#### [Instructions to follow]
Write out the line with "pyautogui.scroll(20, 437, 140)" and every later line through the end of the data below, exactly as given, with no pictures in the copy.

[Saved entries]
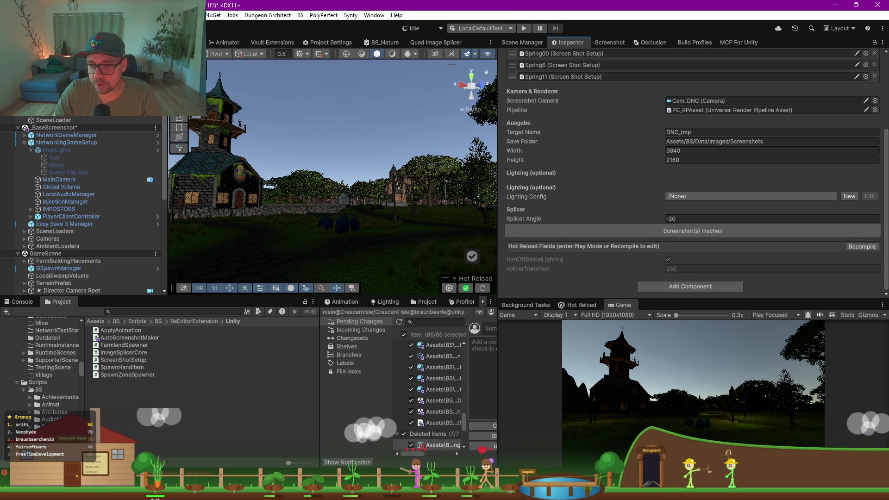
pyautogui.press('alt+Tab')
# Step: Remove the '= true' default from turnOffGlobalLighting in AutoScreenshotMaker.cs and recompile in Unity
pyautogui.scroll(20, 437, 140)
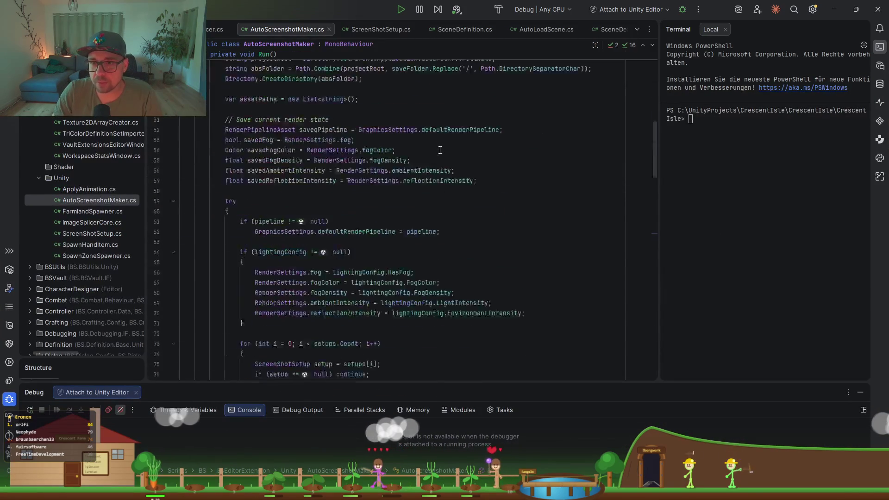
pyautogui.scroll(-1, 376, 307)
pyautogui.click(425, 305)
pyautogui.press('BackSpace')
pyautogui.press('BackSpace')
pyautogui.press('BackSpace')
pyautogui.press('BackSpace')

#### [Exercise solution]
pyautogui.scroll(20, 437, 140)
pyautogui.scroll(-1, 376, 307)
pyautogui.click(425, 305)
pyautogui.press('BackSpace')
pyautogui.press('BackSpace')
pyautogui.press('BackSpace')
pyautogui.press('BackSpace')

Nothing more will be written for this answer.